While Daniel Levy, Tottenham's chief executive, has shown a willingness to be stubborn in the past, there will almost certainly be a price at which he sees cashing in as worthwhile. The issue is the damage that losing Bale would do to Tottenham's reputation. Are they part of the elite, or a feeder club?
In that regard, there is no doubt that failing to qualify for the Champions League is a setback.
The competition perpetuates success not only in terms of finances, but prestige. Keep playing in the Champions League season after season and not only does it generate £20-25 million each year in direct revenues than the Europa League, but clubs benefit hugely in indirect ways.
Teams playing in the Champions League have a global profile that those in the Europa League do not, which attracts more fans and exposure, increasing opportunities for advertising and sponsorship deals. It also affects the perception of players and agents.
Imagine being a gifted footballer from Senegal, Japan or Sweden. The team has won a league title and you are ready to step up to the next level and the big money is in the Premier League.
A move to London sounds good, and as luck would have it, both Tottenham and Arsenal are interested.
Arsenal's Arsene Wenger makes an impression upon meeting him, but so does Villas-Boas of Tottenham, who is younger.

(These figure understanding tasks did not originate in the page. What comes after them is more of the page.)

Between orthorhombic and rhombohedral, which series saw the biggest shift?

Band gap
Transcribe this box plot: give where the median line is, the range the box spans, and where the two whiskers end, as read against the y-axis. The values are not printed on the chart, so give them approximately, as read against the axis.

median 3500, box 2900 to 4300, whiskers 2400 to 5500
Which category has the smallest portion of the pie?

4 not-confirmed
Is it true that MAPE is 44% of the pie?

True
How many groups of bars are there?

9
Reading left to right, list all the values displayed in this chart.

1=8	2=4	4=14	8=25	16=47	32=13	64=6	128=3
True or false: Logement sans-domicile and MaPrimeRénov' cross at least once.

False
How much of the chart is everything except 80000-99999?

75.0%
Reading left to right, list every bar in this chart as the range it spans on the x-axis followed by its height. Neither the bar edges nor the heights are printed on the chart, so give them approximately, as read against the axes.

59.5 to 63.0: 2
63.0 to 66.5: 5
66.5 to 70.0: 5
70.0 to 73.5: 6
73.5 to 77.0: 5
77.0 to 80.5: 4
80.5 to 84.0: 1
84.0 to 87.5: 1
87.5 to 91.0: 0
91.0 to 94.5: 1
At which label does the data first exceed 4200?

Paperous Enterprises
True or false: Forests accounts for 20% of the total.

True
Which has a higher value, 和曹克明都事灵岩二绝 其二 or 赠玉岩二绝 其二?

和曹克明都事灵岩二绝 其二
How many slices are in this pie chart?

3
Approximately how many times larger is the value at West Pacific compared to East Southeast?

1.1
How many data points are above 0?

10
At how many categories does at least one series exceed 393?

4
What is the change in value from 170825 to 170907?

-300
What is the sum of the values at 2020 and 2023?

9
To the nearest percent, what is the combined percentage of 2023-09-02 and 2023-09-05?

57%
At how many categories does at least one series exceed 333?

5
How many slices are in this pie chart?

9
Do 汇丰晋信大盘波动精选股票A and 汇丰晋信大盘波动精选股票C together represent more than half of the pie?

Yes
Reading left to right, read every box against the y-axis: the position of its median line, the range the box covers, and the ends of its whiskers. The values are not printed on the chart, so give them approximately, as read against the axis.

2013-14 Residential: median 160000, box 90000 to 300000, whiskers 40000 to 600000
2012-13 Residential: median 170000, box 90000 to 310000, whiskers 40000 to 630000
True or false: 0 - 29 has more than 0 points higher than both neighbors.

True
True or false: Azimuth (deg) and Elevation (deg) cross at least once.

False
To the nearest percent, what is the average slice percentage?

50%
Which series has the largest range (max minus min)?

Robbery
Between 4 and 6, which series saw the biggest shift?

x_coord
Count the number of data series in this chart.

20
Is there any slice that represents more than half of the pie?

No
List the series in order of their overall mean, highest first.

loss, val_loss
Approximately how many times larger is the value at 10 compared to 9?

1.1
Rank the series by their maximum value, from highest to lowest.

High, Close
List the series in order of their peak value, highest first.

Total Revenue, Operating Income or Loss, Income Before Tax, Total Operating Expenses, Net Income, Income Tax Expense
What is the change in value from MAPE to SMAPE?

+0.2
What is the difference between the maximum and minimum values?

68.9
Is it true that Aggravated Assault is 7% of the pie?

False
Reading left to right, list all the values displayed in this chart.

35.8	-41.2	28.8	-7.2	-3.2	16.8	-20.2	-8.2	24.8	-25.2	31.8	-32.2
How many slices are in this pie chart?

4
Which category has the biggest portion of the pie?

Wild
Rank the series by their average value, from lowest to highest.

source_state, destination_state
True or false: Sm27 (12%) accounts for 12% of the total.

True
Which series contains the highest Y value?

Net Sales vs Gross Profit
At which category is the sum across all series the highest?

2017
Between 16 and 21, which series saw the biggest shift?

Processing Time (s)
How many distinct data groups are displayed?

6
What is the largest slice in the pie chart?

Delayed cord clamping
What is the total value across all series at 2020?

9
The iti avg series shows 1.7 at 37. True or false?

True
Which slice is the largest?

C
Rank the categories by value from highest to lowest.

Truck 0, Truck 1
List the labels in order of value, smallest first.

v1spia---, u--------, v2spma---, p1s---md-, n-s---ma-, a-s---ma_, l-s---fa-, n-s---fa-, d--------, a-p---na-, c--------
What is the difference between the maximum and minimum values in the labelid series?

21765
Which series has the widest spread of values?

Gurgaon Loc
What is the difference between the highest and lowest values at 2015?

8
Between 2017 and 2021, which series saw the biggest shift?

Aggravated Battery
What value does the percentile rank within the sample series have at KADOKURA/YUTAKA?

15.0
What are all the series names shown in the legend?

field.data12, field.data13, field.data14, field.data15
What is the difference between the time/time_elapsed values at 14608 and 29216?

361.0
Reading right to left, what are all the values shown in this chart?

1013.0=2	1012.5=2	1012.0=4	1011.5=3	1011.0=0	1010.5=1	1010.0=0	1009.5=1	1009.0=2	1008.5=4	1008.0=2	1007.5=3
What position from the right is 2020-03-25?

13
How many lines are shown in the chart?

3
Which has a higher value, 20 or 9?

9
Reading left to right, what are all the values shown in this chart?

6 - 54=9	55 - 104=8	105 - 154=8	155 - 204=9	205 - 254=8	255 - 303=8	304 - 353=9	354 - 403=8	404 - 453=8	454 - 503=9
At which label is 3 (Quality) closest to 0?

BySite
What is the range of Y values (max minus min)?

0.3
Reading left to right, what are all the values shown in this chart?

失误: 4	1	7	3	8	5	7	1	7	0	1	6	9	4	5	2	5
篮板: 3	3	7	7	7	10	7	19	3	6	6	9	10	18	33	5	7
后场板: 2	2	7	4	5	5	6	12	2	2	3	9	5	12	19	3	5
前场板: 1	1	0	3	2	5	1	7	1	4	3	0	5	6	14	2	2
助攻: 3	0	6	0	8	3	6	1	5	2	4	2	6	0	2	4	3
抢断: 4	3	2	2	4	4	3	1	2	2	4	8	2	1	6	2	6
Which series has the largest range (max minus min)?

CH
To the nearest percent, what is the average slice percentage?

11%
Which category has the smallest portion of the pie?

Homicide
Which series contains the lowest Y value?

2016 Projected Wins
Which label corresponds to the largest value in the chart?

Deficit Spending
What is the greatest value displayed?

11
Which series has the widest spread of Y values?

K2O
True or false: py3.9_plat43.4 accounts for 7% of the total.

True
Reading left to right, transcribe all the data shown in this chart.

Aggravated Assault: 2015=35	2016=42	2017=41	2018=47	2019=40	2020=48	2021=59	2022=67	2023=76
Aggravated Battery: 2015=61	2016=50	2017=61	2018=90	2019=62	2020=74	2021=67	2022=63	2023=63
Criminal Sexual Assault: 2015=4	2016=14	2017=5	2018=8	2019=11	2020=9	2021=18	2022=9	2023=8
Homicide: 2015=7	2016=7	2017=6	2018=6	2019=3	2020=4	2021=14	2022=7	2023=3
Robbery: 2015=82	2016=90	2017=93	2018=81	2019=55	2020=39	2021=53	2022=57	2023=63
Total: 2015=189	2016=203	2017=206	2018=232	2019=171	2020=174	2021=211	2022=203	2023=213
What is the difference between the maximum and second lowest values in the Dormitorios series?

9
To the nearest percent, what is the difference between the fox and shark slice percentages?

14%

A friend who knows about these things notes that there is a feeling Wenger may be stuck in a rut, while Tottenham are an up-and-coming team.
Signing with Tottenham is tempting. But Arsenal are in the Champions League. They are always in the Champions League. You have tasted the Champions League in the past, but your team have gone out in the group stage. You want to go farther.
And even if things go wrong, even if your friend is correct and Arsenal are stagnating, nobody can take away that season in the shop window.
It might include a game against Real Madrid. The chance to knock in three goals against a minnow, so your name appears near the top of the scoring charts. Then the future is secured.
A season in the Europa League offers no such assurances. Players want to compete against Barcelona and Bayern Munich, not Bursaspor and Braga.
So the choice is Arsenal.
And if Tottenham find it harder to bring in top-level talent, then equally they will find it harder to keep the talent they already have.
"We had to be aware, independent of making it or not - and we didn't make it - that we would have to raise the bar again because our competitors will do the same," Villas-Boas said.
"They will do their job in window and we must do ours, in the Tottenham way, scouting properly and looking for good grabs in the summer window to make it a stronger squad.
"This year is very, very unusual. Next season, you expect Liverpool to be stronger, and so there will be one more squad in the mix. We have to continue."
At the moment, there is a sense that Tottenham are a developing force.
They finished a place lower in the table than last season, but picked up a club-record points total.
To keep Bale, to keep progressing, they cannot keep missing out on the Champions League.
How long without it before Villas-Boas feels stale? One year? No more than two. The best way to become a Champions League team is to be in the Champions League.